→ TO DO
Go through the lines below and transcribe each one exactly.

→ DATASET SECTION
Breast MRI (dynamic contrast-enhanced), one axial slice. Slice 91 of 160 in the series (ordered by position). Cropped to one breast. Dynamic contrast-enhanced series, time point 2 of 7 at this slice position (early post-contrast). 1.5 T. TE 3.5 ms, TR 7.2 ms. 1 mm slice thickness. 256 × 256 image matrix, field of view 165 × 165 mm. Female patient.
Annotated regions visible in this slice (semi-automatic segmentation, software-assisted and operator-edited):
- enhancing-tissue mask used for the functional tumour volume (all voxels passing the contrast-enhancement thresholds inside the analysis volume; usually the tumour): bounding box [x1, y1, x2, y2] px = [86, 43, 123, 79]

→ EXPECTED OUTPUT
Breast MRI (dynamic contrast-enhanced), one axial slice. Slice 91 of 160 in the series (ordered by position). Cropped to one breast. Dynamic contrast-enhanced series, time point 2 of 7 at this slice position (early post-contrast). 1.5 T. TE 3.5 ms, TR 7.2 ms. 1 mm slice thickness. 256 × 256 image matrix, field of view 165 × 165 mm. Female patient.
Annotated regions visible in this slice (semi-automatic segmentation, software-assisted and operator-edited):
- enhancing-tissue mask used for the functional tumour volume (all voxels passing the contrast-enhancement thresholds inside the analysis volume; usually the tumour): bounding box [x1, y1, x2, y2] px = [86, 43, 123, 79]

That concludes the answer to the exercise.